Work instruction:
Write only the number of lines in the data that include the word "overall".

Saved entries:
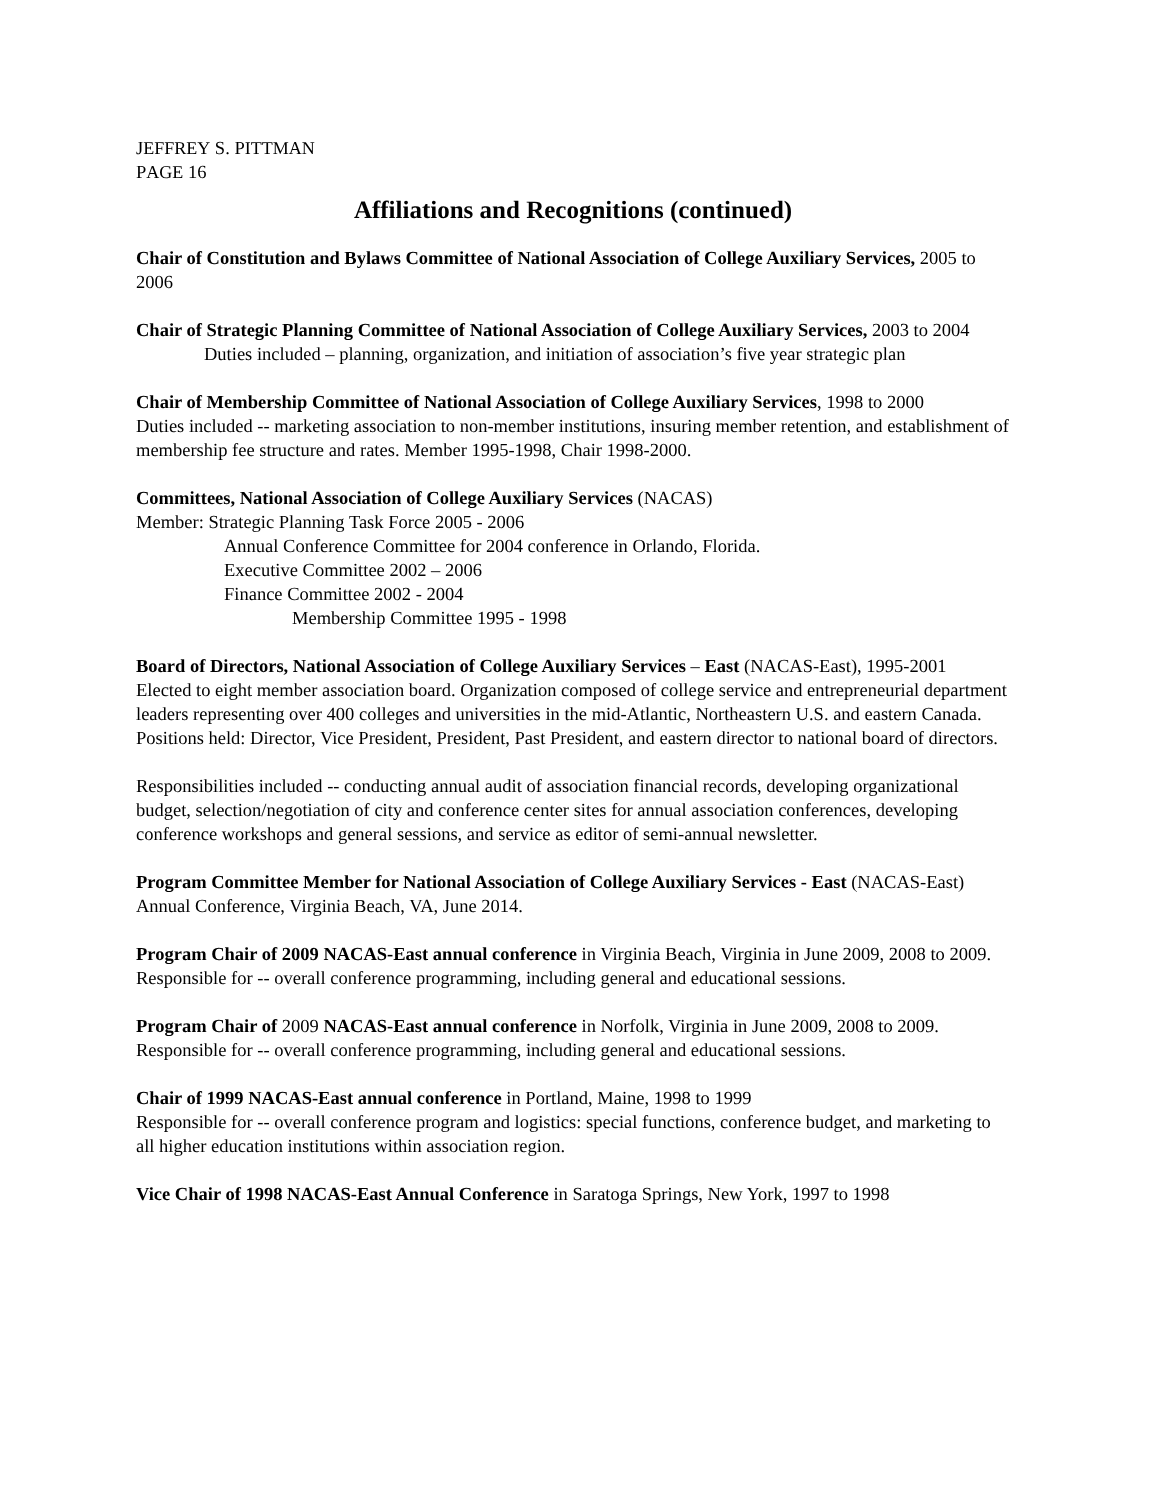JEFFREY S. PITTMAN
PAGE 16
Affiliations and Recognitions (continued)
Chair of Constitution and Bylaws Committee of National Association of College Auxiliary Services, 2005 to 2006
Chair of Strategic Planning Committee of National Association of College Auxiliary Services, 2003 to 2004
Duties included – planning, organization, and initiation of association’s five year strategic plan
Chair of Membership Committee of National Association of College Auxiliary Services, 1998 to 2000
Duties included -- marketing association to non-member institutions, insuring member retention, and establishment of membership fee structure and rates. Member 1995-1998, Chair 1998-2000.
Committees, National Association of College Auxiliary Services (NACAS)
Member: Strategic Planning Task Force 2005 - 2006
Annual Conference Committee for 2004 conference in Orlando, Florida.
Executive Committee 2002 – 2006
Finance Committee 2002 - 2004
Membership Committee 1995 - 1998
Board of Directors, National Association of College Auxiliary Services – East (NACAS-East), 1995-2001
Elected to eight member association board. Organization composed of college service and entrepreneurial department leaders representing over 400 colleges and universities in the mid-Atlantic, Northeastern U.S. and eastern Canada. Positions held: Director, Vice President, President, Past President, and eastern director to national board of directors.
Responsibilities included -- conducting annual audit of association financial records, developing organizational budget, selection/negotiation of city and conference center sites for annual association conferences, developing conference workshops and general sessions, and service as editor of semi-annual newsletter.
Program Committee Member for National Association of College Auxiliary Services - East (NACAS-East) Annual Conference, Virginia Beach, VA, June 2014.
Program Chair of 2009 NACAS-East annual conference in Virginia Beach, Virginia in June 2009, 2008 to 2009. Responsible for -- overall conference programming, including general and educational sessions.
Program Chair of 2009 NACAS-East annual conference in Norfolk, Virginia in June 2009, 2008 to 2009. Responsible for -- overall conference programming, including general and educational sessions.
Chair of 1999 NACAS-East annual conference in Portland, Maine, 1998 to 1999
Responsible for -- overall conference program and logistics: special functions, conference budget, and marketing to all higher education institutions within association region.
Vice Chair of 1998 NACAS-East Annual Conference in Saratoga Springs, New York, 1997 to 1998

Answer below:
3